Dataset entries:
╭──
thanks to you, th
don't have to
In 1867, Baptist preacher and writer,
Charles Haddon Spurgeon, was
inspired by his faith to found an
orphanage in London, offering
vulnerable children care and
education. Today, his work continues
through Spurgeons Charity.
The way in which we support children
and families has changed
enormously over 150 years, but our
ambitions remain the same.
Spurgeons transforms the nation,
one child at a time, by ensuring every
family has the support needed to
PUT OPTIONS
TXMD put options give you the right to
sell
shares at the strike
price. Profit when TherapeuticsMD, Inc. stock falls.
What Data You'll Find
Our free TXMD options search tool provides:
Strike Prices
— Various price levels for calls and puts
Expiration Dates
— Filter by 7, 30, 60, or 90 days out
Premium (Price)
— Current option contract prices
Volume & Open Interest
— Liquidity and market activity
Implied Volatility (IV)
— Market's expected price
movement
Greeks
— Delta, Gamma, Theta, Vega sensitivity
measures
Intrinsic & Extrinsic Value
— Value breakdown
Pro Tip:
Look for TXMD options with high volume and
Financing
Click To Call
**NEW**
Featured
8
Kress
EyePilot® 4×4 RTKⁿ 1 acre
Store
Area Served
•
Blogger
╰──
╭──
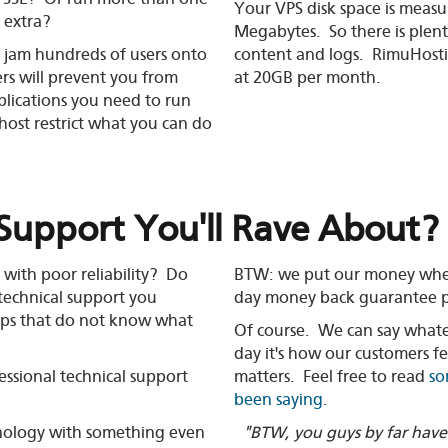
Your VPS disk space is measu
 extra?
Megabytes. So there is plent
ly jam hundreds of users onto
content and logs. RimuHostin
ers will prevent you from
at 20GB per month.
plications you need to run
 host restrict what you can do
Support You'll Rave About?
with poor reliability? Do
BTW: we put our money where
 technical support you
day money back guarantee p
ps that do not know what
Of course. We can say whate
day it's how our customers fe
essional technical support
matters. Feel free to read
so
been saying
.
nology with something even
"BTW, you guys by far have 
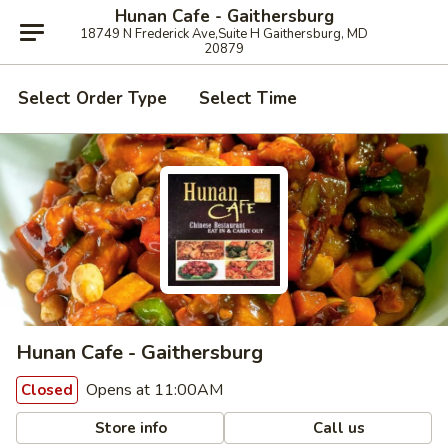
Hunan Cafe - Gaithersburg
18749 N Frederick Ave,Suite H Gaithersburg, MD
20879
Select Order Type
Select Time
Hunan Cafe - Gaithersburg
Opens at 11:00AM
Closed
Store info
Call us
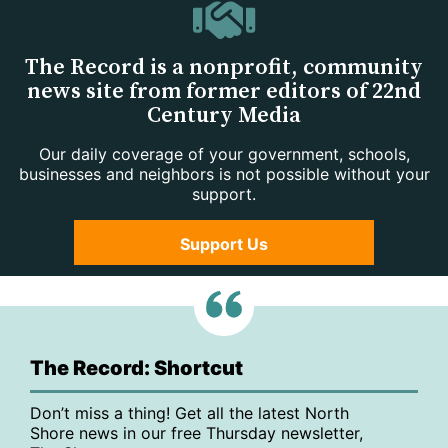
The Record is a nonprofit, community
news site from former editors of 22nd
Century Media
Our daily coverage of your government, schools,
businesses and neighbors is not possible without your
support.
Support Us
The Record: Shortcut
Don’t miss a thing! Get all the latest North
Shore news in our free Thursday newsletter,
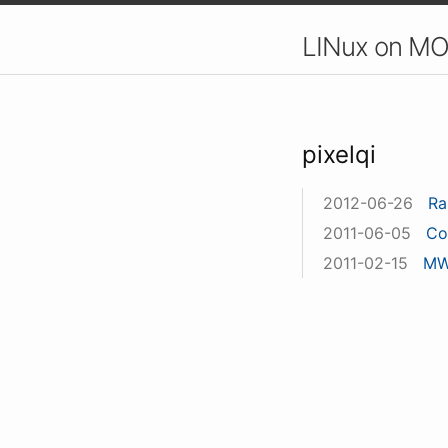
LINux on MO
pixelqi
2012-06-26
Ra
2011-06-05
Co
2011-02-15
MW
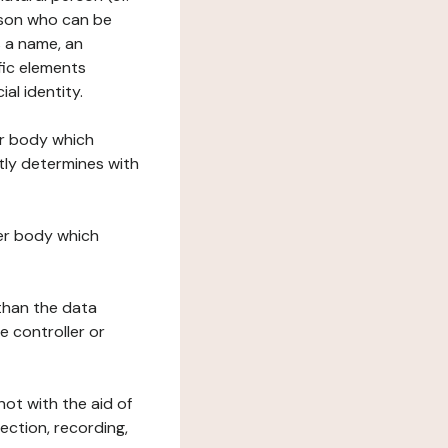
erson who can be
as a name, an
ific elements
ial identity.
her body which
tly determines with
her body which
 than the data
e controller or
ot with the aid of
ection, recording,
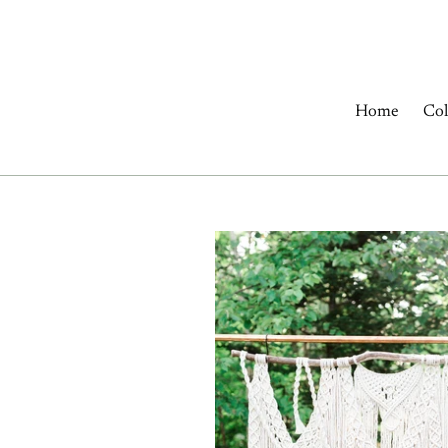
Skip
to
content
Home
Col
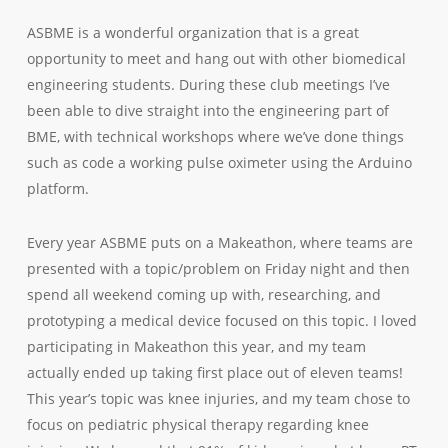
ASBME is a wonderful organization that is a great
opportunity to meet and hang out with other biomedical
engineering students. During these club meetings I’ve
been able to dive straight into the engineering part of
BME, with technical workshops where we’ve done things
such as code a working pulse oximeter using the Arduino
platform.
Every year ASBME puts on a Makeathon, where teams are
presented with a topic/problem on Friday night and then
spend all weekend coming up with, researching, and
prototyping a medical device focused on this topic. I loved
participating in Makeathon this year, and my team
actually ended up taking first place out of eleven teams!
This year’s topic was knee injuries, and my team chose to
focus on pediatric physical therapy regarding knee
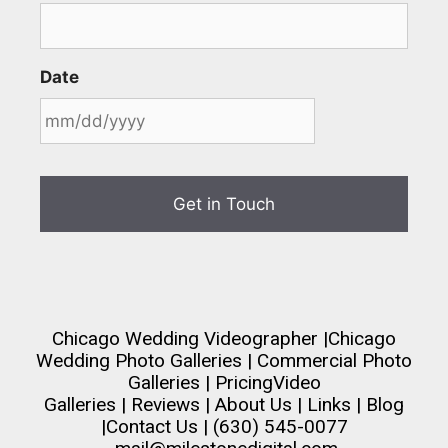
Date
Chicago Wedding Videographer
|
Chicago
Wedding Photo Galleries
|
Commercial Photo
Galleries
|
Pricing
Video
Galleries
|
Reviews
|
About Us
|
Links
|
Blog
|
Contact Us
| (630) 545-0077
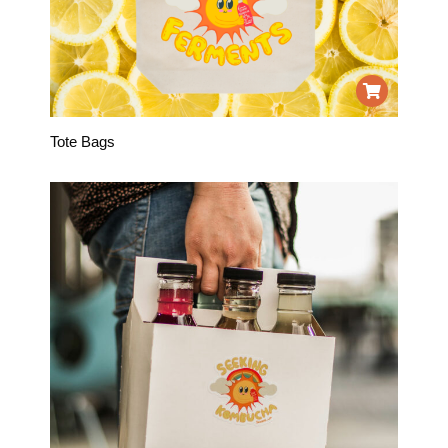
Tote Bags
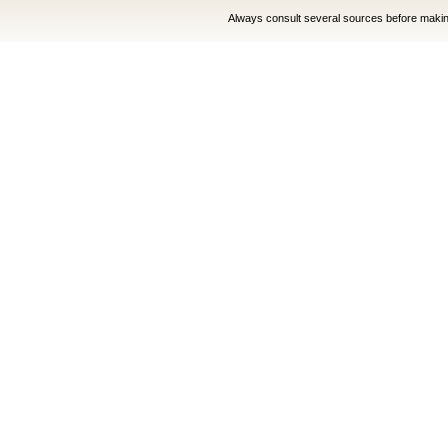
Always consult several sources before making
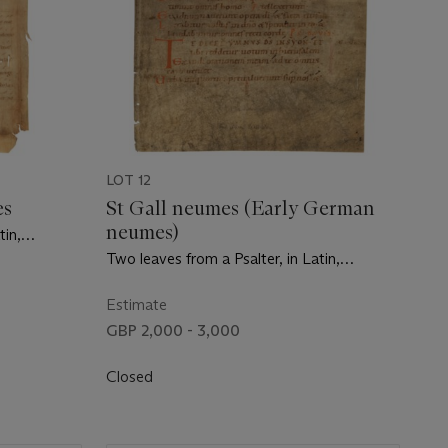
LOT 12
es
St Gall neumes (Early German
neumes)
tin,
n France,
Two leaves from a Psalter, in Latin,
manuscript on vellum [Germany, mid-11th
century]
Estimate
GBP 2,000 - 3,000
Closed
╰──
╭──
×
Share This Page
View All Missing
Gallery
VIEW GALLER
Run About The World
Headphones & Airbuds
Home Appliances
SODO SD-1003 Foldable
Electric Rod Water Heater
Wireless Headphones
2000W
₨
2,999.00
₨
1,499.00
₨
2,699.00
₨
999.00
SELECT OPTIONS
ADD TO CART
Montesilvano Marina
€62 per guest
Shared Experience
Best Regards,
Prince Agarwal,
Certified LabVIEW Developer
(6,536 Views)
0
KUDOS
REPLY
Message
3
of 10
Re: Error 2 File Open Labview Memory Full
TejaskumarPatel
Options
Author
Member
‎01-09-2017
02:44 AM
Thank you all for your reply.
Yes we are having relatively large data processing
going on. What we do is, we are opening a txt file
╰──
# Instructions for the task
Retype, exactly as they appear, the lines from the one containing "erson who can be" through the one containing "focus on pediatric", both included, leaving out the pictures.

# Solution to this exercise
erson who can be
as a name, an
ific elements
ial identity.
her body which
tly determines with
her body which
 than the data
e controller or
ot with the aid of
ection, recording,
Skip
to
content
Home
Col
ASBME is a wonderful organization that is a great
opportunity to meet and hang out with other biomedical
engineering students. During these club meetings I’ve
been able to dive straight into the engineering part of
BME, with technical workshops where we’ve done things
such as code a working pulse oximeter using the Arduino
platform.
Every year ASBME puts on a Makeathon, where teams are
presented with a topic/problem on Friday night and then
spend all weekend coming up with, researching, and
prototyping a medical device focused on this topic. I loved
participating in Makeathon this year, and my team
actually ended up taking first place out of eleven teams!
This year’s topic was knee injuries, and my team chose to
focus on pediatric physical therapy regarding knee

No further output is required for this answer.